Wednesday, March 18, 2026

Does The Sabbath Start At Twilight? (Part Two)

The first post in this series was centered on how an annual Biblical holiday, Passover (which leads to a day of rest akin to an ordinary Sabbath), starts with onset of the evening at twilight.  This on its own has no ramifications for the timing of the Sabbath each week, despite conventional Jewish practice reportedly entailing that the weekly time of rest from work starts at twilight or sunset, one way or another around the evening time.  Similarly, they often propose that evening (whatever precise moment they mean by this) marks the beginning of every day, Sabbath or not.  The closest thing to a statement in the Bible affirming this Sabbath habit is in Leviticus 23 regarding the Day of Atonement, or Yom Kippur in Hebrew.  More specifically, Leviticus 23 indicates that the period of rest tied to this holiday should stretch from one evening to the next—not necessarily with sunset precisely, but from evening to evening.

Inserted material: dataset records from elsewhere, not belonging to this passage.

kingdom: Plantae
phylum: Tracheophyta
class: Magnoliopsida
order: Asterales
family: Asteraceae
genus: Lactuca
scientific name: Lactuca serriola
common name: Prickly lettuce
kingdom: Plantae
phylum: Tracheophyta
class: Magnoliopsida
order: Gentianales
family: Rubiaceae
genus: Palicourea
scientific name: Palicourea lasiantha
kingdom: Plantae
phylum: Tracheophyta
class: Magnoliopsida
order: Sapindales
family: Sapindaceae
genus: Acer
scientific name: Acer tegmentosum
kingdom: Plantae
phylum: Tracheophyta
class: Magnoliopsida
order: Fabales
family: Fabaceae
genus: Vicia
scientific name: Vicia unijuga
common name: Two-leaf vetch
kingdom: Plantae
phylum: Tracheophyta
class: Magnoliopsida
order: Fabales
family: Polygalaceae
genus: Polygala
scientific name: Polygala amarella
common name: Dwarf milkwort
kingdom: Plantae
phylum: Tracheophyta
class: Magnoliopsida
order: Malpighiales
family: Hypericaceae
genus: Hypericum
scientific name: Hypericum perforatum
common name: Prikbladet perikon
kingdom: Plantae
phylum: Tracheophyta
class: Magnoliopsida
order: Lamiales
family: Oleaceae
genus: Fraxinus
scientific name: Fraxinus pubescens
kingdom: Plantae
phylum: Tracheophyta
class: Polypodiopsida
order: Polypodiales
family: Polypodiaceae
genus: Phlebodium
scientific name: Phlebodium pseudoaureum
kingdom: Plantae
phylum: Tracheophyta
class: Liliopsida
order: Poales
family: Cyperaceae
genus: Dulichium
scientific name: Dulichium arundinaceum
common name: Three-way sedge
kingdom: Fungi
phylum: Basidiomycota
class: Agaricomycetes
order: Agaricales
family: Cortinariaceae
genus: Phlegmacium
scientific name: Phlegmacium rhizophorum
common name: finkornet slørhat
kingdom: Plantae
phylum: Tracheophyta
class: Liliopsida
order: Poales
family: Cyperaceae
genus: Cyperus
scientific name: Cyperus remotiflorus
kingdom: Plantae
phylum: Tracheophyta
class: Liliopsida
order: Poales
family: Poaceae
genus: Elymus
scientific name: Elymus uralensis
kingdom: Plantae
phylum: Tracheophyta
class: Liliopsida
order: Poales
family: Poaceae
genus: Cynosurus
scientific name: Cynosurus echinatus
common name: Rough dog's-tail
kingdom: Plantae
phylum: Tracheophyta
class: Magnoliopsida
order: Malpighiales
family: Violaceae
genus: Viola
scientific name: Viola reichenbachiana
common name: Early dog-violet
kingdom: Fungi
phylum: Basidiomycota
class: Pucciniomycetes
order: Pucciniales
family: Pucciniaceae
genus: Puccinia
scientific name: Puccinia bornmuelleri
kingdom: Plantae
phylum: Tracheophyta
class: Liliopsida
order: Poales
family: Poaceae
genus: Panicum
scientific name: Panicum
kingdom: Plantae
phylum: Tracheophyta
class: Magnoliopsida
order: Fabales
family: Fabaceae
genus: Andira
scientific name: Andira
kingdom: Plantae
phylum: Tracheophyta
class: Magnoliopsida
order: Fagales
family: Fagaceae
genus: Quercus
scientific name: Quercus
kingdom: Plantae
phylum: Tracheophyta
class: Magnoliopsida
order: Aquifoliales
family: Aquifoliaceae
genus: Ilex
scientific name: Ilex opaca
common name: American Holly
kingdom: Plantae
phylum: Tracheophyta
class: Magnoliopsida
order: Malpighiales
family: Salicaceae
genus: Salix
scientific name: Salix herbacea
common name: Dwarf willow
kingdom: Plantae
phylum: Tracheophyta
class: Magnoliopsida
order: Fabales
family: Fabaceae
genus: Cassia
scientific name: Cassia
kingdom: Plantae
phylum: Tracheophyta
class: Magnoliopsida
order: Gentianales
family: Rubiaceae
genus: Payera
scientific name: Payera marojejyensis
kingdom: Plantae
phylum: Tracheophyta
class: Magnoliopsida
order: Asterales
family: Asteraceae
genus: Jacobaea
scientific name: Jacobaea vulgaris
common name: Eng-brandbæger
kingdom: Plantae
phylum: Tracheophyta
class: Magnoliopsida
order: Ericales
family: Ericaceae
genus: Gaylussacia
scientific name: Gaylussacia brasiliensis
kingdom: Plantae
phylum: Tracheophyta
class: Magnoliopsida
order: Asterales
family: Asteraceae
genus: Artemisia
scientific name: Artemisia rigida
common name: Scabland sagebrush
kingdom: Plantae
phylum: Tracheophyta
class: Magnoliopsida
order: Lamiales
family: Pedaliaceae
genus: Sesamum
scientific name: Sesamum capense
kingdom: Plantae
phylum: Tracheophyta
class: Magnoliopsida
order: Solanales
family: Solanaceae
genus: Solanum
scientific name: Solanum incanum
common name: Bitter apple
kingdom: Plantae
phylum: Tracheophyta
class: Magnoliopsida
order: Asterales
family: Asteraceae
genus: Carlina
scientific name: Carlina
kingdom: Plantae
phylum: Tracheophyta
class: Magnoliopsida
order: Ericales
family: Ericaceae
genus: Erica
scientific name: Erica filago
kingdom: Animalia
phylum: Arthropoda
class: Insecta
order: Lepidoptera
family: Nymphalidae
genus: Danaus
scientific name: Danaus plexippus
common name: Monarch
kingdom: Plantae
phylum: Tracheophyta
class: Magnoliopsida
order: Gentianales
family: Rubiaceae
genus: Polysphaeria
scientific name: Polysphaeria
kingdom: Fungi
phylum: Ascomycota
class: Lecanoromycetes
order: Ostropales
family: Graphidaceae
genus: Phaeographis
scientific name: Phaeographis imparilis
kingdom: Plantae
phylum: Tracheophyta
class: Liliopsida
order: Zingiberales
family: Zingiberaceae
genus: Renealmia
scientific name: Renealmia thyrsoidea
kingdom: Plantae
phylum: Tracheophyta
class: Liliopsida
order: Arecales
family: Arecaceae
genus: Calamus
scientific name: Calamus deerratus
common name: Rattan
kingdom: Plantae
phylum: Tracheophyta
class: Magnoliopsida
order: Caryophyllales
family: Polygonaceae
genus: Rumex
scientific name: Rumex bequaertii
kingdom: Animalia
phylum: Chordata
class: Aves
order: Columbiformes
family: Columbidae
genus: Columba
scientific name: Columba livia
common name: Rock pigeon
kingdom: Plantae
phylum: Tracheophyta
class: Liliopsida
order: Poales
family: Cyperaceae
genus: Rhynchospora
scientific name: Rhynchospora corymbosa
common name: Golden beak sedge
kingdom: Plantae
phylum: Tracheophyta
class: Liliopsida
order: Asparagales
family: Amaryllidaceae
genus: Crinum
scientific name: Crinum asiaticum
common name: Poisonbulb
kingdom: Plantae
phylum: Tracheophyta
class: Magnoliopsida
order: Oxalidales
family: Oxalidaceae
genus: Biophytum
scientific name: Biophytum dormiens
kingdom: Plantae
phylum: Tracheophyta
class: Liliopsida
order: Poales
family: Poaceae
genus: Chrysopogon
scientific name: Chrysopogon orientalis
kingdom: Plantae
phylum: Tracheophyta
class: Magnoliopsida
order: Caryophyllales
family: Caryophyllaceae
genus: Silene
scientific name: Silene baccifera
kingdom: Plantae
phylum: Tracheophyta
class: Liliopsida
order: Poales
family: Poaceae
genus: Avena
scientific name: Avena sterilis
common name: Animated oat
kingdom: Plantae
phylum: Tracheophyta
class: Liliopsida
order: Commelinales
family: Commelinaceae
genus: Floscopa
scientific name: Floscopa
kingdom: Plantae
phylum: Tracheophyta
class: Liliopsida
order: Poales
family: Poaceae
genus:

Leviticus 16:29 says to do no work on the Day of Atonement, reiterated in Leviticus 23:28-31 alongside details about other holidays, with verse 31 of chapter 16 adding that this holiday is a "sabbath of rest".  Similar phrasing about rest appears in Leviticus 23 as well.  The Torah very much affirms that there must be a time of rest with defined boundaries for Yom Kippur.  Leviticus 23:32 again calls the Day of Atonement a sabbath, a sabbath of rest, and only in this verse it is specified that this exact duration without work lasts from the evening of the ninth day of the seventh month until the next evening.

Since the tenth day specifically is the Day of Atonement itself on which work should be abstained from according to Leviticus 16:29-30 and 23:27-28, that the Bible prescribes a sabbath beginning on the ninth day actually refutes the idea that each Biblical day starts at evening because then the special sabbath starting on the ninth day would not overlap with two separate days, but would encompass a single evening-to-evening period that is identical to the entirety of the tenth day alone.  The evening of what the Bible calls the ninth day would then really be the start of Yom Kippur, the tenth day.  Yet the Bible both says this annual sabbath begins with the evening on the ninth day and says that the next day, the tenth day, is the Day of Atonement on which one should do no work.  This sabbath does not really overlap with the entirety of either the ninth or tenth days, but a portion of both of them.

Clearly, the time of sabbath rest in this case really includes part of the ninth day and most of the tenth day.  The Bible itself says it spans two distinct calendar/natural days, albeit not quite as directly as I have worded it.  Also, the singular yearly sabbath connected with the Day of Atonement clearly begins and ends with an evening, but does this mean all Sabbaths do?  Not at all.  As with the annual days of rest associated with Passover (Exodus 12:14-16, Leviticus 23:5-8), that something central pertaining to Yom Kippur begins at evening has nothing to do with the regular Sabbath.  It does not follow that the weekly Sabbath also starts at evening or that each day itself begins with evening, as some traditionalistic Jews and Christians influenced by the baseless traditions of the former—and this conception of what constitutes a day would indeed contradict what Leviticus teaches about the distinction between the ninth and tenth days anyway.

The qualities that make a day a sabbath of whichever kind must be shared by all of them, whether they occur every week or once a year.  However, the qualities of a special, annual "sabbath of rest" do not necessarily apply to the ordinary Sabbath that occurs from one week to another.  Leviticus 23 prescribing the Day of Atonement's sabbath from the evening of the ninth day of the seventh month to the evening of the tenth day thus in no way requires that the weekly day of rest really starts with the evening.  It seems like the real reason why so many adherents of Rabbinic Judaism think all Sabbaths begin at evening is because they believe, on the basis of nothing but assumptions, and ideas that are incorrect in addition to being assumed, that every day starts at evening.  In the next installment of this series, attention will shift to how none of the Biblical prescriptions of a day of rest for every six days of work mention the evening.  The normal Sabbath is never said to initiate at twilight!